A deeper understanding of consumer needs and a commitment to delivering relevant, informative content have become non-negotiable. As we mentioned above, over six in 10 survey respondents seek to develop advanced audience segmentation and targeting capabilities, so they can better personalize their content. And 47% of the senior marketers who responded are planning to develop real-time contextual personalization tools for that same objective. Additionally, integrating marketing channels will create a seamless experience that anticipates consumer inquiries and positions brands as trusted sources of information. With the continued decline in trust in brands, the focus must shift from simply asking questions to delivering comprehensive, authentic and empathetic answers that resonate with consumers.
Speed in marketing execution remains important, but agility is what marketing organizations need, so they can adapt quickly as consumer preferences and market conditions change. Personalization requires flexibility and responsiveness. Marketers must be able to pivot strategies and tactics as needed to maintain relevance (e.g., via customer touchpoints or new content).

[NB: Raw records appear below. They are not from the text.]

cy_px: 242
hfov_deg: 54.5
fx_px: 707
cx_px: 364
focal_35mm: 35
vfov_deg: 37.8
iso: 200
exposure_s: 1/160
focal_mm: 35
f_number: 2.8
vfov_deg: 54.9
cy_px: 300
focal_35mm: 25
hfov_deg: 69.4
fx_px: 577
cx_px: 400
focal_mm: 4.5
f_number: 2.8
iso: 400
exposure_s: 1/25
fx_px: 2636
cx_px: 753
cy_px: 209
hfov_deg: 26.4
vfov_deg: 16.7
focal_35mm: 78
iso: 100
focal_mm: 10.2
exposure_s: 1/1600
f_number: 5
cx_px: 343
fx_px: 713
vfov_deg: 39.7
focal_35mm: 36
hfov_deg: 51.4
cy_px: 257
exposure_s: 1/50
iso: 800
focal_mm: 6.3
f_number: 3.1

Personalization involves experimentation: testing, measuring, learning and adjusting content, offer and channel strategies. To execute all of this and deliver on their personalization strategies promptly and nimbly, organizations need more than automation. They must create agile pods and break down internal silos among the data, marketing, content creation and marketing operations teams.
We are observing a trend toward insourcing essential functions that can boost an organization’s agility. This shift allows companies to align their operating models more effectively, maximizing the value of these integrated pods when compared with traditional approaches. In the survey, 48% of the companies that are advanced in personalization have insourced their creative efforts — higher than the average of all participating companies (38%). While insourcing may not be suitable for all companies, reducing the cycle times for content briefing, creation, iteration and approval is what matters. Having an embedded agency could also help a business in this respect.

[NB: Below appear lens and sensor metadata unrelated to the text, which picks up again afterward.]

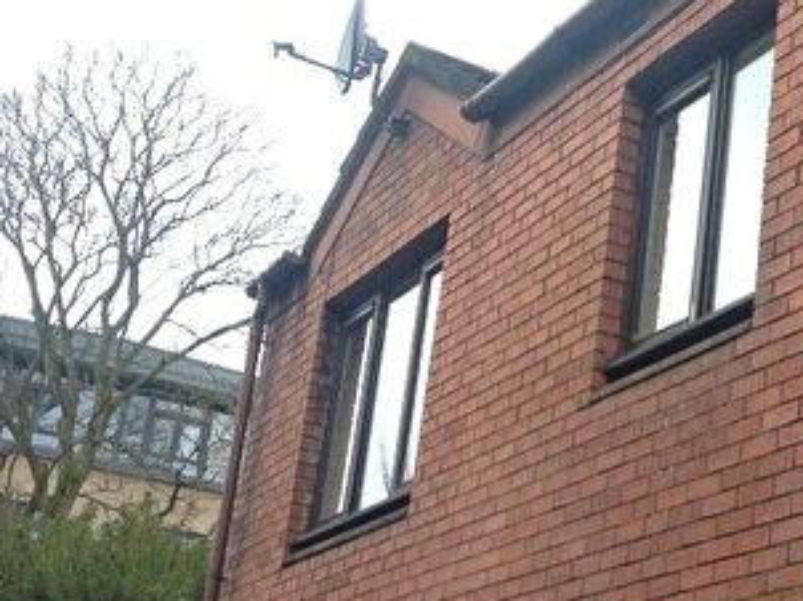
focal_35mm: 81
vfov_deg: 18.1
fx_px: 1877
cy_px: 395
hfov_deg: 22.5
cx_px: 920
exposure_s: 1/129
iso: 50
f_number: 2.4
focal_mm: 4.28
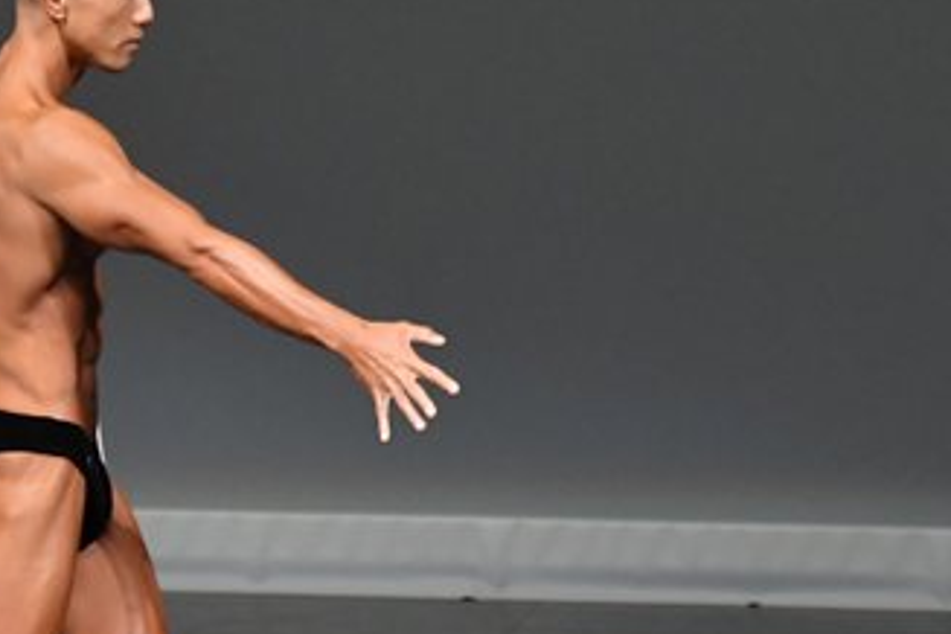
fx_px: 21581
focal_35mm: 817
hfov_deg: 2.5
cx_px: 103
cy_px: 404
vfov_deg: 1.7
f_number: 5.6
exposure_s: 1/400
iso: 4000
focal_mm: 230
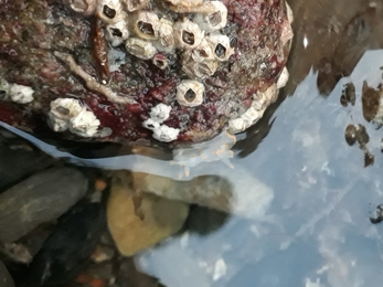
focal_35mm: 27
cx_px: 192
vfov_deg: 51.3
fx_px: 299
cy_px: 144
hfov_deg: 65.3
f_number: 1.9
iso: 500
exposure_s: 1/17
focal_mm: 3.6
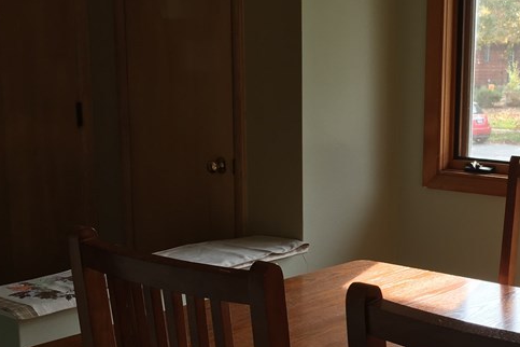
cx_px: 419
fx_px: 924
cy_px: 238
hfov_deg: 30.6
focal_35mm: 64
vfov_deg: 21.1
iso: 32
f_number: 2.2
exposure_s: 1/120
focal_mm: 4.15
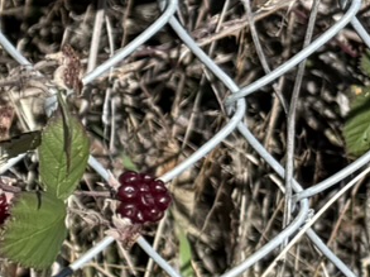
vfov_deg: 8.8
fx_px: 1793
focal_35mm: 168
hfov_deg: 9.0
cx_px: -816
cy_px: 97
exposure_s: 1/3145
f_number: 1.78
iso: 80
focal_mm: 6.76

Demand for personalization will only continue to grow; brands must find ways to efficiently deliver tailored experiences to a larger audience without sacrificing quality. This will depend on their ability to successfully embrace agentic AI and data to scale personalization efforts effectively.
As brands strive to personalize at scale, the volume of content required — along with the necessary variations — will just continue to grow. That’s why 34% of the survey’s more advanced companies use AI to create or adapt creative assets, while 46% employ machine learning-driven dynamic creative optimization to automatically adjust the content they serve.
To fully enable automation around content, marketers must first align on common templates and modules that can work across multiple brands and product offerings. While content is often the first step in the deployment of generative AI, it’s essential to also consider AI-driven segmentation to refine audiences and maximize outcomes. As the volume of signals and data points increases, static audiences become more complex to manage. Marketers must be positioned to use agentic AI marketing workflows to automatically adjust their audiences based on early signs of engagement so that personalization remains effective and relevant.
Personalization is here to stay. Fully executing it at scale requires investments in data and technologies like agentic AI, as well as bold changes in operating models. CMOs should use their existing initiatives on personalization to demonstrate its value and fund reinvestment. For companies that are just starting their journey, proving value quickly means disrupting the current ways of working by establishing a small agile squad that can execute quickly, supported by embedded creative teams and hands-on involvement.